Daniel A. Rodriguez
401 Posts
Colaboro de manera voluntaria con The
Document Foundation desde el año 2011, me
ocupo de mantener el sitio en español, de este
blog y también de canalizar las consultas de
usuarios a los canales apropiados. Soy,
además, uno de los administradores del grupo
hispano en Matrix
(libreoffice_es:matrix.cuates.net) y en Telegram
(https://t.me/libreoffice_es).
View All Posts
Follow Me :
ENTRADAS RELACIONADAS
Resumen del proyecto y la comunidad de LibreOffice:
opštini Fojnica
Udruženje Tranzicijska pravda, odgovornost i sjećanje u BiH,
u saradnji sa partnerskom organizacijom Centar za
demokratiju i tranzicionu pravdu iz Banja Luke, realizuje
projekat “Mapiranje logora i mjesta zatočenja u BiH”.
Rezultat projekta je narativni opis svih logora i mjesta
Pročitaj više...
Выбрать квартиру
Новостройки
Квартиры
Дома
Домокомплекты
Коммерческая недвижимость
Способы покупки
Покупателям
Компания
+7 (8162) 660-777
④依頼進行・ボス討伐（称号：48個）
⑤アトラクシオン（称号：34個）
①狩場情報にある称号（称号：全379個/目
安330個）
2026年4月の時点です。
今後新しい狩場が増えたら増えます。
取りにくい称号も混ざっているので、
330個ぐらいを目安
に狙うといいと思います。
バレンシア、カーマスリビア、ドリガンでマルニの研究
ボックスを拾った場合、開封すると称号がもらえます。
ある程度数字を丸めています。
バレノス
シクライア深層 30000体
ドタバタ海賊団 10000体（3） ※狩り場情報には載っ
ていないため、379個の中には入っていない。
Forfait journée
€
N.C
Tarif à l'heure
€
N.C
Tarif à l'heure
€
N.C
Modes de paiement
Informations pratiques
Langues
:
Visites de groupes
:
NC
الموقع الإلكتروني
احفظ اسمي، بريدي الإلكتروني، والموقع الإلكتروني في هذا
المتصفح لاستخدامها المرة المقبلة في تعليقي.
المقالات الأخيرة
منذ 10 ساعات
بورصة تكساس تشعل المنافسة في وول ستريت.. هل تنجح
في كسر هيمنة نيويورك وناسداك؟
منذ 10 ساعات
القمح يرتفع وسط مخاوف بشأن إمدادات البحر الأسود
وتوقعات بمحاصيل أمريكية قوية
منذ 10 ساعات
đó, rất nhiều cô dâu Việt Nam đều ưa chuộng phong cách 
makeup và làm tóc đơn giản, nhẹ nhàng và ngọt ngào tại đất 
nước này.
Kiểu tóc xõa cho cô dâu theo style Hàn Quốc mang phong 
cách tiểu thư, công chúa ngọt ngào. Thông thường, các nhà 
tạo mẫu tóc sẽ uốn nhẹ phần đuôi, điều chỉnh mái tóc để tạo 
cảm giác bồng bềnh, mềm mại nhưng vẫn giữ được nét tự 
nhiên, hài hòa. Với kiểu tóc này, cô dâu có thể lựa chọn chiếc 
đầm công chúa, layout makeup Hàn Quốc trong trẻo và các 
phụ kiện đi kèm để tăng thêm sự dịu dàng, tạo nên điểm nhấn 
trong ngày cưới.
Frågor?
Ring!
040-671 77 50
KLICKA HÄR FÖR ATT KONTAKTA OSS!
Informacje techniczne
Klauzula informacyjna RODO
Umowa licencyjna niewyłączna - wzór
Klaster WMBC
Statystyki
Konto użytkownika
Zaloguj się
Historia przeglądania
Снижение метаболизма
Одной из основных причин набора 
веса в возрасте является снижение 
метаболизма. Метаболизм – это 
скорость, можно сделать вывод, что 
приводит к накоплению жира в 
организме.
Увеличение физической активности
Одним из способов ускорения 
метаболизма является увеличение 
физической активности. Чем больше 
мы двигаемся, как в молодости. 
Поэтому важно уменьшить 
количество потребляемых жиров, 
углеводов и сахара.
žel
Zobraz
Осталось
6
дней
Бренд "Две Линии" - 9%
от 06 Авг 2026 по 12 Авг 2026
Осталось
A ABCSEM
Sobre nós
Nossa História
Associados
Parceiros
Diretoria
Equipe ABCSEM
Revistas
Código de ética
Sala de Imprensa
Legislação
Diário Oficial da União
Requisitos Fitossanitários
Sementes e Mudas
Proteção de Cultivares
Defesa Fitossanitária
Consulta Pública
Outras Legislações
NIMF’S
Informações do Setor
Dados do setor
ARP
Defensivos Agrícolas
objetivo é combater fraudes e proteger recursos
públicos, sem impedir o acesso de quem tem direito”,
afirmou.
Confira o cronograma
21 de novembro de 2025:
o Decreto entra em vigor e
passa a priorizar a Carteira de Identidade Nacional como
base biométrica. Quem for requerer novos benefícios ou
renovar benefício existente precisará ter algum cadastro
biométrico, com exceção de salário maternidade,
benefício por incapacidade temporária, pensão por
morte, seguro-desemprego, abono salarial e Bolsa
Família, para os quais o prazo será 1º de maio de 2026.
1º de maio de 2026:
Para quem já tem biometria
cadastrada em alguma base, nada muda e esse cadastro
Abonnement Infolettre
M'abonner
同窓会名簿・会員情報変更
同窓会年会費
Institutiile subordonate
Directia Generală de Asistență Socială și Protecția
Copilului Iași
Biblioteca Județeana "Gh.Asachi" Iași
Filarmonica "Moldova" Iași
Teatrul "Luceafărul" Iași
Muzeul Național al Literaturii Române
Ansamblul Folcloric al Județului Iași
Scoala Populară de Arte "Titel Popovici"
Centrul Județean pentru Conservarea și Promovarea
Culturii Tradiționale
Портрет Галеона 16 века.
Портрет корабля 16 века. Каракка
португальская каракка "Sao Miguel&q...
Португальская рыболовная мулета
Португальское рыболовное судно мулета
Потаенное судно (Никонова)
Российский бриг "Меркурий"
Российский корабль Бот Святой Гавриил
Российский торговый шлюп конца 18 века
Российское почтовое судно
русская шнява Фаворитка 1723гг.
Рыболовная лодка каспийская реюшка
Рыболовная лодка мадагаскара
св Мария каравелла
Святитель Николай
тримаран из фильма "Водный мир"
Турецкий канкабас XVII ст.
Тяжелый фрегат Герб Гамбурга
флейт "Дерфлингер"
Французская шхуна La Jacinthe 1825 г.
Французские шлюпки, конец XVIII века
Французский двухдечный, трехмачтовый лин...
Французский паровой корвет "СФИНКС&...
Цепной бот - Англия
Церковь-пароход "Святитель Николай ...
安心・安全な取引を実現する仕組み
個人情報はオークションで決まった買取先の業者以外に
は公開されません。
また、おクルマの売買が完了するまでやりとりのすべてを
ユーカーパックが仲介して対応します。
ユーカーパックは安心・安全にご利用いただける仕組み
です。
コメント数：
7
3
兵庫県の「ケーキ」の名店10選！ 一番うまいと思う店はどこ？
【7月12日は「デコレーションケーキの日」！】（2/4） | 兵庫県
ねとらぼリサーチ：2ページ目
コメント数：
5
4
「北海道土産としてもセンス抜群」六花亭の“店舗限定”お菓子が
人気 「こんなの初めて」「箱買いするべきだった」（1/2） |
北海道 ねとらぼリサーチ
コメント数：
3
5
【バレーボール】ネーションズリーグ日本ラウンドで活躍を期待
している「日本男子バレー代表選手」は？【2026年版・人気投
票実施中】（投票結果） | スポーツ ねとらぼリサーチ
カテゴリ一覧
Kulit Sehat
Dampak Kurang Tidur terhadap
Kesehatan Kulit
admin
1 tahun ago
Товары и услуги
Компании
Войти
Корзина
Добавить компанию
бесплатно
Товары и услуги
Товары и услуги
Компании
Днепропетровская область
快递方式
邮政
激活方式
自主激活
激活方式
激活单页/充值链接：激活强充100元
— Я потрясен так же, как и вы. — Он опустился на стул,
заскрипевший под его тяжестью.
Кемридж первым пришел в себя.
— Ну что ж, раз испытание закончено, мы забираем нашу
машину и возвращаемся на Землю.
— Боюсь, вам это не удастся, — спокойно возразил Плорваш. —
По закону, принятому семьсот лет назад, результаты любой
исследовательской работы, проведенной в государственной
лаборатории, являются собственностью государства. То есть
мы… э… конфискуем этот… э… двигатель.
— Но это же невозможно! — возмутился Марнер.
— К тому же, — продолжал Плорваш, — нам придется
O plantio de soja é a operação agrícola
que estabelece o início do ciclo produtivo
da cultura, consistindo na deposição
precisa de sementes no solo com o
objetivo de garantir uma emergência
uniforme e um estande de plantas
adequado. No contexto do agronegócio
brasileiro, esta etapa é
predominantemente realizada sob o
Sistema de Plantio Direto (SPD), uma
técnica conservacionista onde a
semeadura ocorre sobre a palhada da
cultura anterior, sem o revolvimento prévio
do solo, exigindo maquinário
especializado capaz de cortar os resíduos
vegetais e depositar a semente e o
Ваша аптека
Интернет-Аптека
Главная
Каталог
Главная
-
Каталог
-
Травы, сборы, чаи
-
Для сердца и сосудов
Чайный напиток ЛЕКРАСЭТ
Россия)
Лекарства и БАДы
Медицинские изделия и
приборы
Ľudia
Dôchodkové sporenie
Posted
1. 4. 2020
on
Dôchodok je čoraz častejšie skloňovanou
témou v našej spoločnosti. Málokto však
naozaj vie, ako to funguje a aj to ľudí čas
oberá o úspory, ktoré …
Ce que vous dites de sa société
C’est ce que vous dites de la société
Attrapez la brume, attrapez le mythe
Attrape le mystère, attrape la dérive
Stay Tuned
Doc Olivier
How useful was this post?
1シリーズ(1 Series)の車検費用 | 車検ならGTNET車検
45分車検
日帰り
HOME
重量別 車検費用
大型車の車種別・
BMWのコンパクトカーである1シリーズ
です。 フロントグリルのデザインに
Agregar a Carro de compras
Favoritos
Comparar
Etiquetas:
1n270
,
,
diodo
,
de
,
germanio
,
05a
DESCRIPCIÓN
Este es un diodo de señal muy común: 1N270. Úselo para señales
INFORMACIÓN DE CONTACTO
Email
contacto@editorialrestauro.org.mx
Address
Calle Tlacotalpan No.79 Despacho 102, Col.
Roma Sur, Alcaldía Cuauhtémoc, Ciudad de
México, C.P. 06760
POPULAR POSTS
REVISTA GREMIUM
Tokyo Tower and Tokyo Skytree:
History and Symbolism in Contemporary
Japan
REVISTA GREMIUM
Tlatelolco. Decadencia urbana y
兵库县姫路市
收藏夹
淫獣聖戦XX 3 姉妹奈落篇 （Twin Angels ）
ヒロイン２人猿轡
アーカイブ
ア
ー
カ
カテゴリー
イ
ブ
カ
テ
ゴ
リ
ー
════
Search the listing above for "الإلكتروني" and copy every line that holds it.

الموقع الإلكتروني
احفظ اسمي، بريدي الإلكتروني، والموقع الإلكتروني في هذا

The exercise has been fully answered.